= AIM OF THE TASK =
Decide whether the passage on vegetable cutting devices supports each statement, answering yes or no and quoting the words of the passage that settle it: 1. The blades of Lamb, Fisher, Hodges & Brown are oriented parallel to the path of the vegetables. 2. The stems of pickles and cucumbers are described as very fibrous. 3. The spear-type blades of Hodges' would work in a self-cleaning manner.

= EXCERPTED PASSAGE =

Certain problems have been experienced in using cutting devices of the type
disclosed in Lamb, Fisher and Hodges with pickles and cucumbers unless the
stem of the pickle or cucumber has been completely removed. The stems of
pickles and cucumbers are very fibrous and the fibers tend to collect upon
the straight-edged, continuous knives of the type disclosed in the
above-mentioned patents. As the fibers collect, the ability of the knife
to function diminishes and eventually the cutting device will jam or the
cutting device will have to be removed and the blades cleaned. Frequent
removal and cleaning is very detrimental to an efficient, economical
slicing process.
The knife blades of the cutting devices illustrated and described in Lamb,
Fisher, Hodges & Brown are continuous, straight blades supported at each
end. The blades of Lamb, Fisher, Hodges & Brown are oriented perpendicular
to the trajectory of vegetables passing through such cutting device.
Generally, such blades are disposed in a tiered, criss-crossing manner so
that multiple cross cuts of a vegetable are made.
The blades of Hodges' are "spear" shaped with the point of the "spear"
directed towards the hydraulic stream flow so that a perfectly aligned
vegetable contacts the "spear" point first. Besides being fixed to a
support member at each end, the "spear-type" blades of Hodges' intersect
one another so these blades would not function in a self-cleaning manner.
The impact of hydraulic-propelled vegetables on the cutting device blades
is considerable. Thus, the blades are very sturdy and have been secured at
each end to prevent flexing, etc. A discussion of this aspect of cutting
devices for hydraulically-conveyed vegetables is set forth in Fisher.

= DATA =
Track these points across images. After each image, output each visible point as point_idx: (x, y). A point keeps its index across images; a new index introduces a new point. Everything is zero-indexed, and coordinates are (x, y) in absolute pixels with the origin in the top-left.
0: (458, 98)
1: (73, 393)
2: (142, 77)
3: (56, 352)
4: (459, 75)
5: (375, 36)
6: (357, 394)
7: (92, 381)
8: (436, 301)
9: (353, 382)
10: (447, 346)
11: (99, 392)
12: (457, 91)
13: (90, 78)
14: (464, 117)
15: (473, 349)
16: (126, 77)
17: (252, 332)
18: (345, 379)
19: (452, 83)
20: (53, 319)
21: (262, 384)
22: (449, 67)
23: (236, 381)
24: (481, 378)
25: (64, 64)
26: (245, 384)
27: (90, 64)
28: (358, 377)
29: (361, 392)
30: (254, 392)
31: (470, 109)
* * *
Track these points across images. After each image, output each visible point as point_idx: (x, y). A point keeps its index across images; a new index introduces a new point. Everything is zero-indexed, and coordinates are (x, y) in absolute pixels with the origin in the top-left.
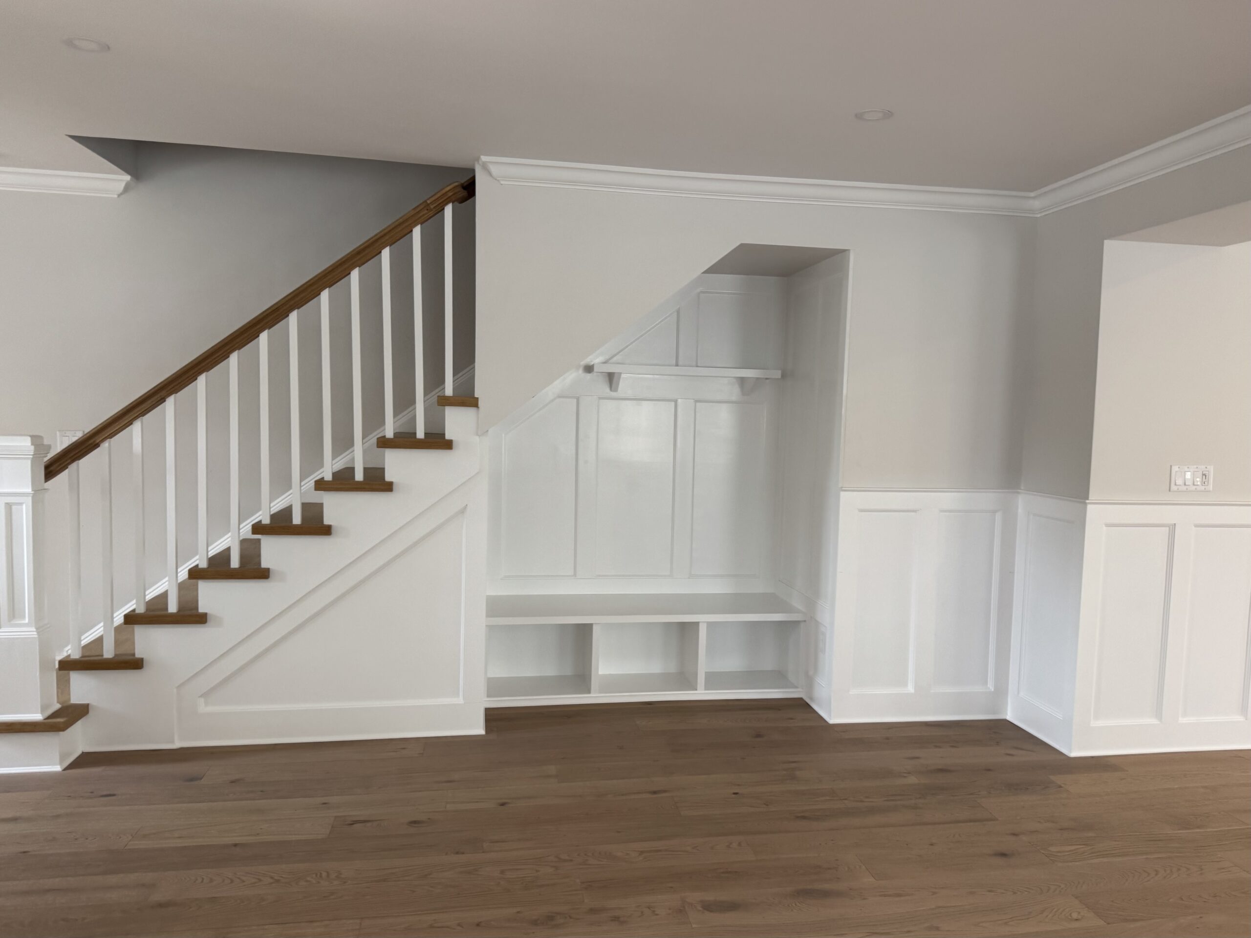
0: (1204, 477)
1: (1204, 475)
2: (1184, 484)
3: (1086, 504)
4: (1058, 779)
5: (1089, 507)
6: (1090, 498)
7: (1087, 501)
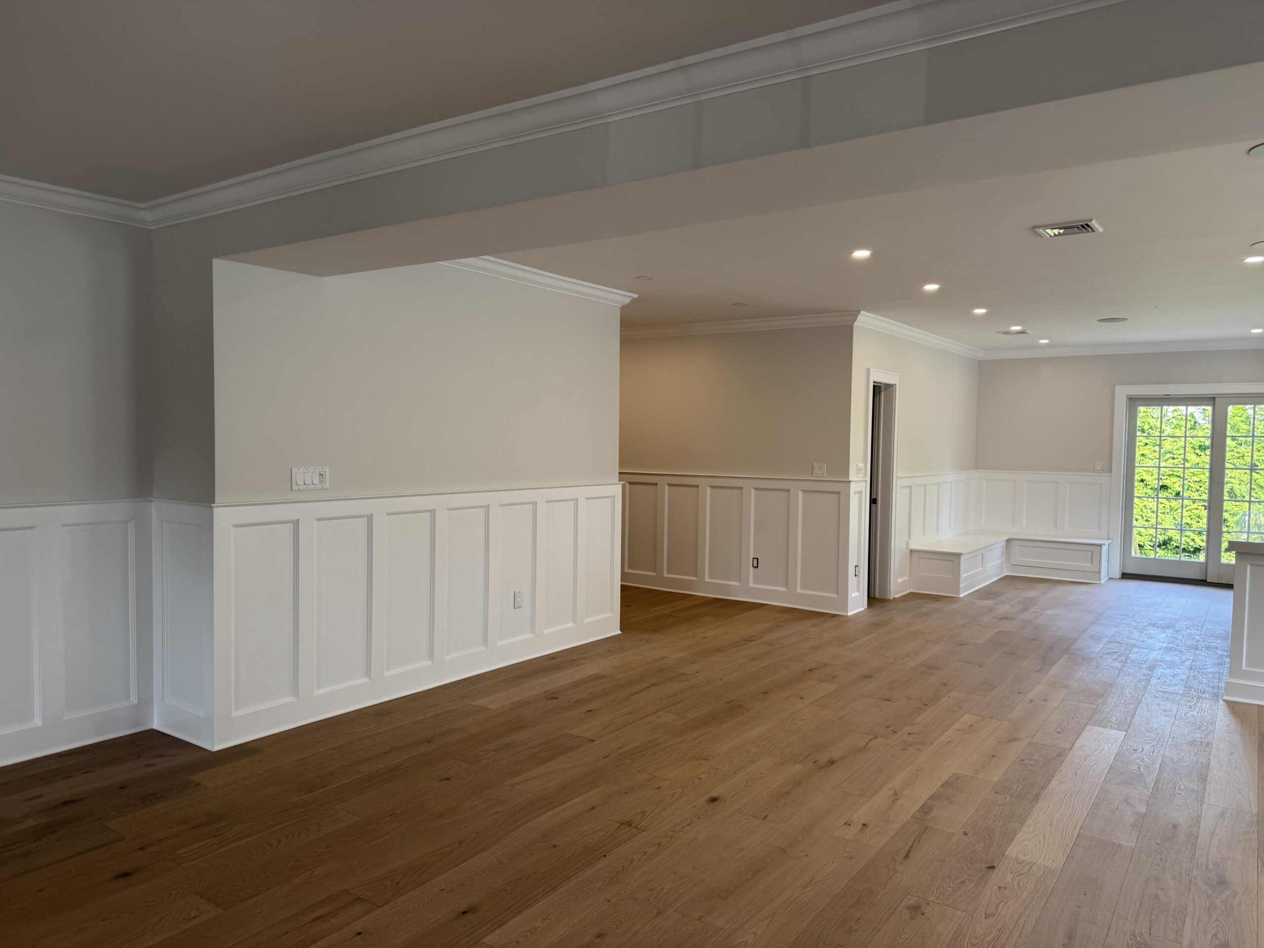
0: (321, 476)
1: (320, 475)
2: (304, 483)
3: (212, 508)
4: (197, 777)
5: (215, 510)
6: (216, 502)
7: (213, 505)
==
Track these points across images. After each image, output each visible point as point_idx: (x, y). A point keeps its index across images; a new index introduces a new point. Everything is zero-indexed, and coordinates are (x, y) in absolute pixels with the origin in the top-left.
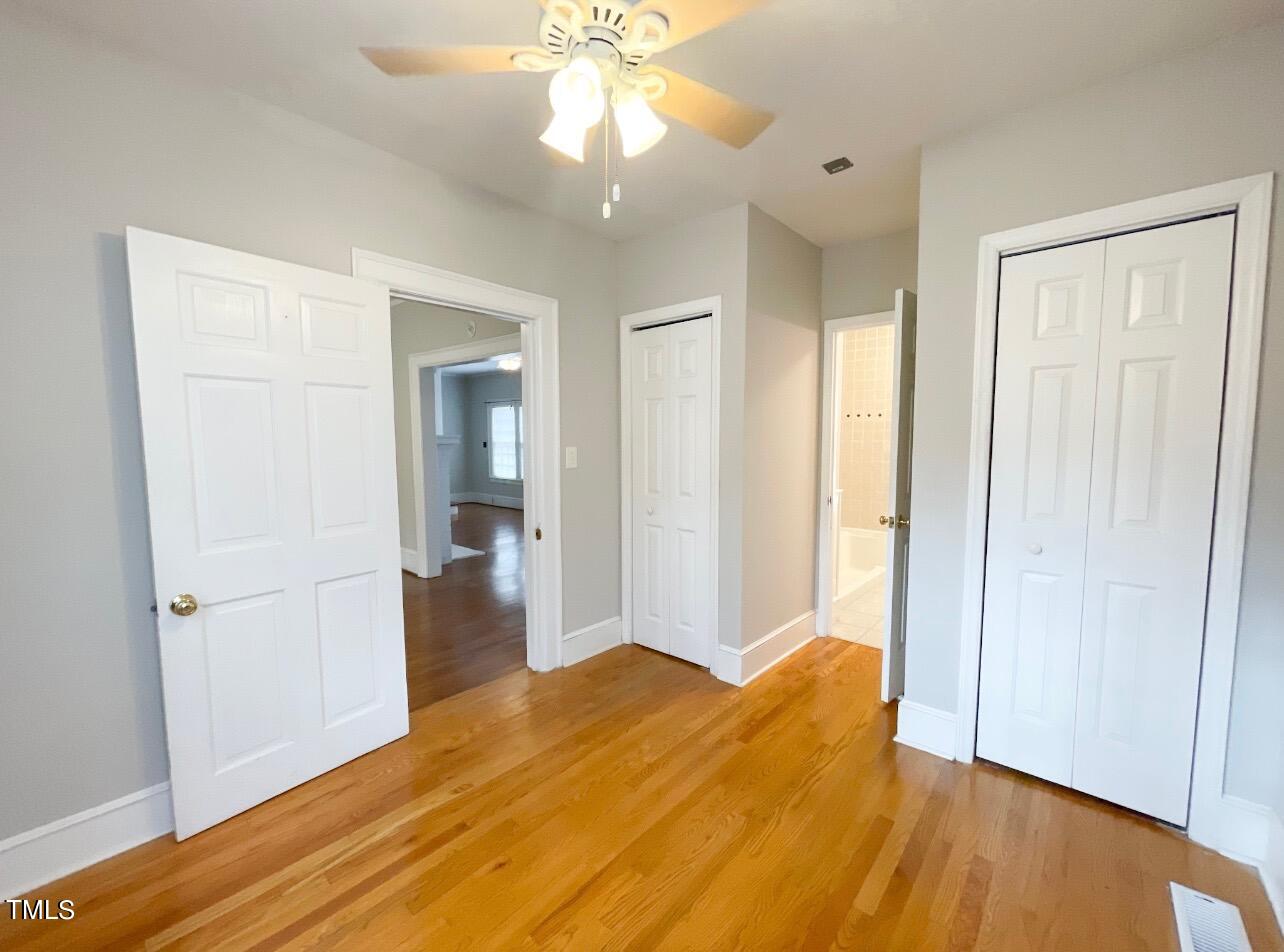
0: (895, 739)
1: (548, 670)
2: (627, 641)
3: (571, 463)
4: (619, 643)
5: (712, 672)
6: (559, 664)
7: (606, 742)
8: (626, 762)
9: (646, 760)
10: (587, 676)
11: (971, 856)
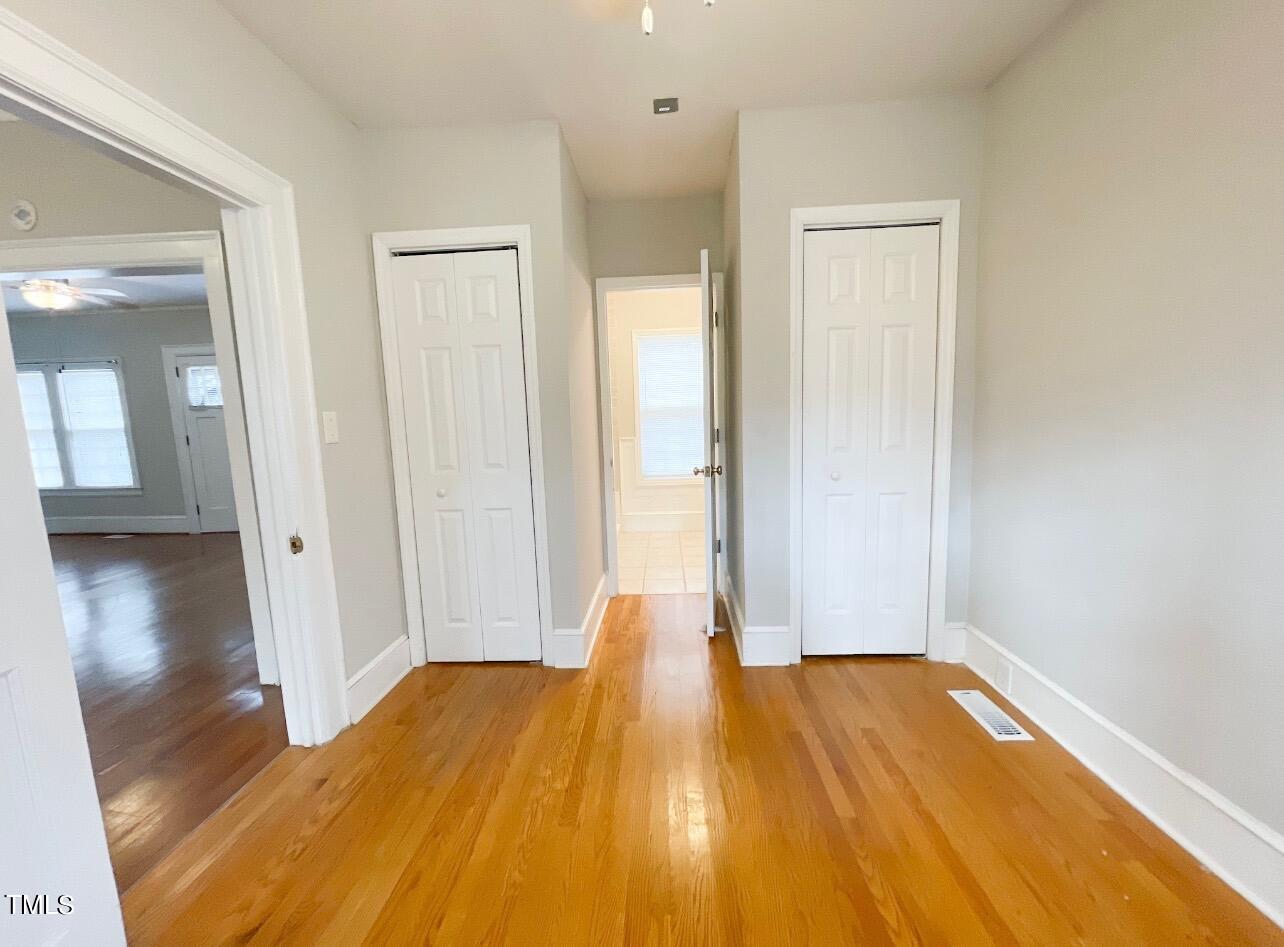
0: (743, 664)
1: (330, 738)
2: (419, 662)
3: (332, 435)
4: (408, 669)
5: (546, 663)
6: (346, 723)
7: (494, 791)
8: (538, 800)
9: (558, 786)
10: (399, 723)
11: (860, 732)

= EXERCISE SOLUTION =
1. No: "The blades of Lamb, Fisher, Hodges & Brown are oriented perpendicular to the trajectory of vegetables passing through such cutting device."
2. Yes: "The stems of pickles and cucumbers are very fibrous"
3. No: "these blades would not function in a self-cleaning manner."